Your assignment — Lines in the listing below that include the word "left" need to be copied.

(Beginning of Supplied material)

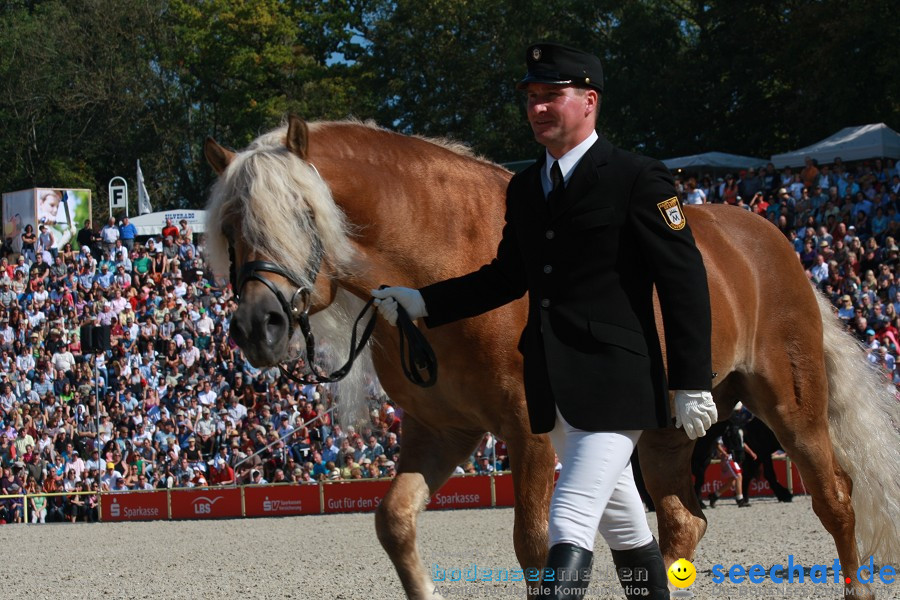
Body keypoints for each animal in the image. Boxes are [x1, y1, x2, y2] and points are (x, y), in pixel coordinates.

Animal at [204, 117, 900, 600]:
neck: (446, 254)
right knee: (682, 525)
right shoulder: (440, 429)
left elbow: (537, 546)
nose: (258, 327)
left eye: (303, 215)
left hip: (791, 405)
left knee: (835, 500)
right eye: (230, 228)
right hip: (670, 432)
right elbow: (394, 522)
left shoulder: (527, 429)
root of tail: (771, 241)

(End of Supplied material)

Answer box —
left elbow: (537, 546)
left eye: (303, 215)
left hip: (791, 405)
left knee: (835, 500)
left shoulder: (527, 429)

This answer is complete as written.